Molly lifted her shoulders. “But what if we could do something?”

“Like what? I mean, think of the scale of what you’re suggesting. You’re talking like we could march on Mount Olympus and knock the gods on their butts. Everyone else seems to think we’ve done enough to wall off our corner of creation, and I happen to agree. We have entire galaxies to safely explore. We have billions of years to foster peace. And when the universe wraps around on itself and starts off again, life is gonna spread in a way even the Bern won’t be able to control.” Cole laughed. “I mean seriously, we totally kicked their asses, right?”

He stopped laughing as Molly refused to join in.

“You’re serious about doing something,” he said.

“Of course I am,” Molly told him. “I don’t want to live in fear of them. I want to throw that door open and shine a light in the darkness.
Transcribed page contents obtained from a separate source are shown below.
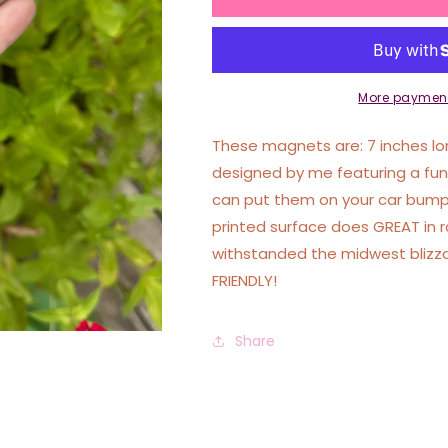
Is
Is
Not
Not
Enough
Enough
I
I
Need
Need
More payment
To
To
Fight
Fight
These magnets are: 7 inches lon
The
The
designed by me featuring a fu
Government
Government
can put them on your car bumpe
Car
Car
Magnet
Magnet
printed surface does GREAT in 
withstanded the midwest blizz
FRIENDLY!
Share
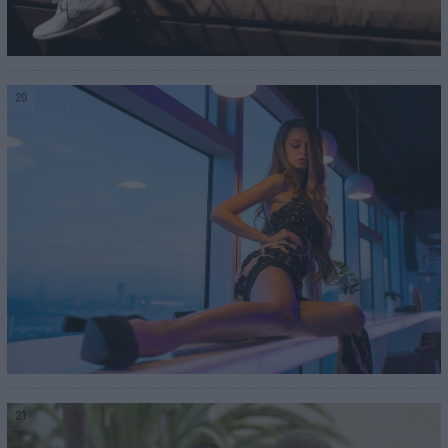
20
21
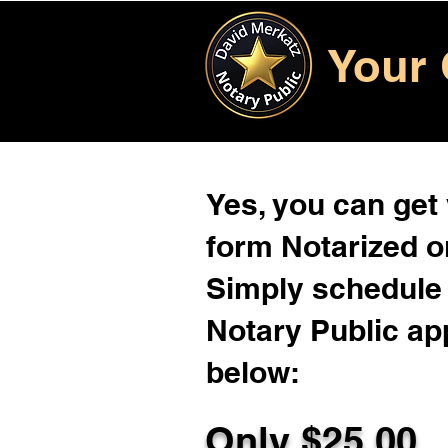
Your 
Yes, you can get
form Notarized on
Simply schedule 
Notary Public ap
below:
Only $
25.00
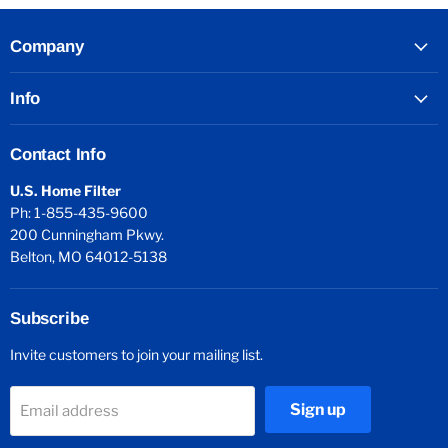
Company
Info
Contact Info
U.S. Home Filter
Ph: 1-855-435-9600
200 Cunningham Pkwy.
Belton, MO 64012-5138
Subscribe
Invite customers to join your mailing list.
Sign up
Email address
I want to spook them before they spook me.”

“And I love you for that, but what’s wrong with living our lives out and being happy and just letting things take their course? What long-term impact are you hoping to have that will justify risking the completely nebular next century we could have together?”

“I give you two weeks, mister, before you’re the one itching to cause trouble.”

“Fine, but I’ll be convincing you to surf the Palan floods or to basejump through Ganji or something like that. I won’t be hankering to take on some pan-galactic empire that sounds like they’re eventually doomed anyway.”